Как только последний человек прошел через вуаль, люди начали задыхаться внутри синих коконов, не пропускавших ни звука. Их ожидала не слишком быстрая, но бескровная смерть. Олимус видел, как чернеют лица, дергаются конечности, вываливаются языки, вылезают из орбит глаза...

Жестокость оборотней показалась ему оправданной и понятной, чего нельзя было сказать о Регине. Она оказалась одной из уцелевших и в ужасе озиралась по сторонам. Вскоре ее окружали почти одни мертвецы в посмертных масках удушья. С их голов сползали тусклеющие сгустки и устремлялись к вуали, чтобы снова слиться с нею...

Болотному Коту даже не нужно было заглядывать в повозки, чтобы узнать, кто третий уцелевший. Лошади беспокойно ржали и метались, пытаясь освободиться от мертвецов, запутавшихся в поводьях. Олимусу пришлось заставить Регину помочь им. Сам он почувствовал внезапный приступ голода. Нимало не смущаясь обилием покойников, он стал жевать вяленое мясо. Регину же тошнило при одной только мысли о еде. Ему показалась дурацкой ее разборчивость. В конце концов, члены его банды сами были убийцами...

Голубое облако, окутывавшее голову Олимуса, беспрепятственно пропускало не только воздух, но и пищу. Правда, он заметил, что куски мяса, попадавшие ему в рот, были значительно меньше, чем те, которые он накалывал на острие своего кинжала. Однако странности пузыря, оказавшегося в каком-то смысле живым, не пугали, а только забавляли его.

Когда Болотный Кот закончил трапезу, они двинулись в путь. Регина управляла повозкой, в которой лежал снова связанный герцог. Олимус ехал рядом. Следом тянулся целый табун из двух десятков лошадей.

За первым же поворотом гостей поджидали существа из плоти и крови, а также низкая карета из темного дерева с непривычными плавными очертаниями и бронзовыми волчьими головами на дверцах - символами Серой Стаи.

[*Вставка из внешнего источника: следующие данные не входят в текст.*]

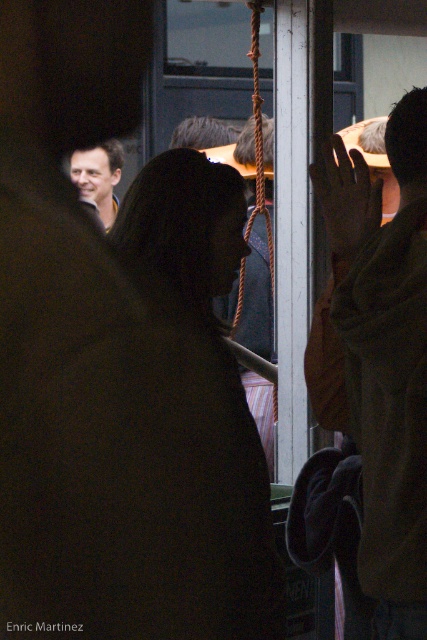
You are a tailor who needs to determine which garment requires more fabric for alterations. Based on the image, which garment has a greater width between the black matte coat at center and the brown fuzzy jacket at right?

The black matte coat at center has a greater width than the brown fuzzy jacket at right, so it would require more fabric for alterations.

You are a photographer trying to capture a clear shot of both the brown fuzzy jacket at right and the matte black jacket at upper left. Which jacket will appear larger in your photo?

The brown fuzzy jacket at right will appear larger in the photo because it is closer to the viewer than the matte black jacket at upper left.

You are a photographer trying to capture a photo of the matte black jacket at upper left without including the brown fuzzy jacket at right in the frame. Based on their positions, is this possible?

The brown fuzzy jacket at right is positioned on the right side of matte black jacket at upper left, so it would be possible to adjust the camera angle to exclude the brown fuzzy jacket at right while focusing on the matte black jacket at upper left.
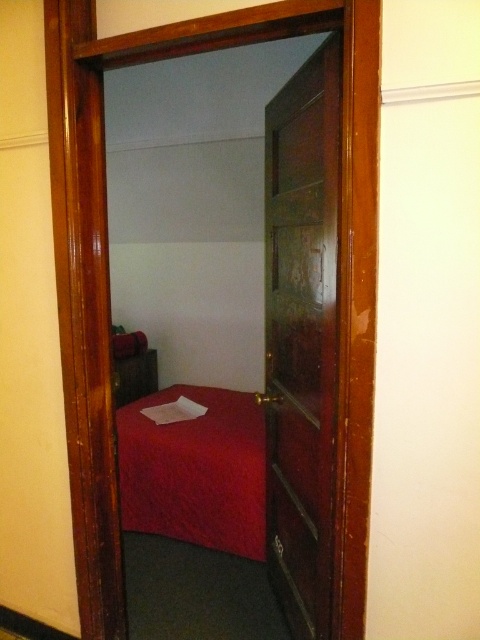
You are standing in the hallway and want to enter the room through the mahogany wood door at center. What are the coordinates of the door to guide you?

Result: The coordinates of the mahogany wood door at center are at point (x=301, y=337).

What is the spatial relationship between the mahogany wood door at center and the matte red bed at center as seen through the doorway?

The mahogany wood door at center is to the right of the matte red bed at center.

You are standing in the hallway outside the room shown in the image. You want to enter the room to retrieve a book from the shelf behind the bed. Can you walk through the space between the mahogany wood door at center and the matte red bed at center to reach the shelf?

The mahogany wood door at center is in front of the matte red bed at center, meaning the door blocks direct access to the bed. To reach the shelf behind the bed, you would need to enter the room through the door and then move around the bed.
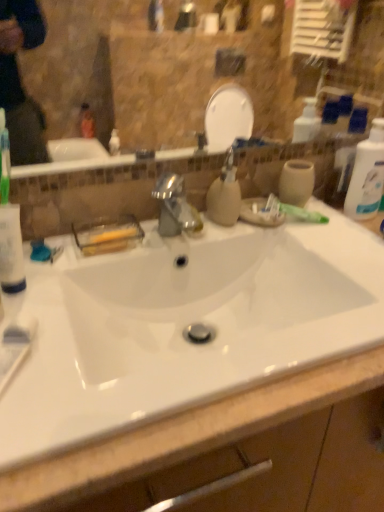
Question: Considering the relative sizes of matte beige soap dispenser at center and white plastic bottle at right in the image provided, is matte beige soap dispenser at center shorter than white plastic bottle at right?

Choices:
 (A) no
 (B) yes

Answer: (B)

Question: Is there a large distance between matte beige soap dispenser at center and white plastic bottle at right?

Choices:
 (A) yes
 (B) no

Answer: (B)

Question: From the image's perspective, is matte beige soap dispenser at center located beneath white plastic bottle at right?

Choices:
 (A) no
 (B) yes

Answer: (B)

Question: From a real-world perspective, is matte beige soap dispenser at center located beneath white plastic bottle at right?

Choices:
 (A) no
 (B) yes

Answer: (B)

Question: From a real-world perspective, is matte beige soap dispenser at center positioned over white plastic bottle at right based on gravity?

Choices:
 (A) yes
 (B) no

Answer: (B)

Question: In terms of height, does green matte toothpaste at upper right look taller or shorter compared to white glossy sink at center?

Choices:
 (A) short
 (B) tall

Answer: (A)

Question: In terms of width, does green matte toothpaste at upper right look wider or thinner when compared to white glossy sink at center?

Choices:
 (A) thin
 (B) wide

Answer: (A)

Question: Which is correct: green matte toothpaste at upper right is inside white glossy sink at center, or outside of it?

Choices:
 (A) outside
 (B) inside

Answer: (A)

Question: Is green matte toothpaste at upper right bigger or smaller than white glossy sink at center?

Choices:
 (A) big
 (B) small

Answer: (B)

Question: From the image's perspective, is white glossy sink at center above or below white plastic bottle at right?

Choices:
 (A) below
 (B) above

Answer: (A)

Question: Which is correct: white glossy sink at center is inside white plastic bottle at right, or outside of it?

Choices:
 (A) inside
 (B) outside

Answer: (B)

Question: Is white glossy sink at center in front of or behind white plastic bottle at right in the image?

Choices:
 (A) behind
 (B) front

Answer: (B)

Question: Based on their positions, is white glossy sink at center located to the left or right of white plastic bottle at right?

Choices:
 (A) left
 (B) right

Answer: (A)

Question: In terms of width, does white plastic bottle at right look wider or thinner when compared to white glossy sink at center?

Choices:
 (A) thin
 (B) wide

Answer: (A)

Question: Is point [369, 217] closer or farther from the camera than point [114, 349]?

Олимус не без любопытства рассматривал офицеров ложи, внушавшей на западе такой страх, их узкие мечи в ножнах, покрытых искусной резьбой, дорогие, но неброские одежды из бархата и меха, кожаные ошейники, усыпанные драгоценными камнями. Лица за прозрачно-голубыми масками казались обескровленными и пустыми. Внешне они были совершенно спокойны и безразличны, хотя их миссию нельзя было назвать обычной, - впервые за много лет человек, не родившийся в Земмуре, прошел через вуаль и к тому же привел с собой женщину и пленника.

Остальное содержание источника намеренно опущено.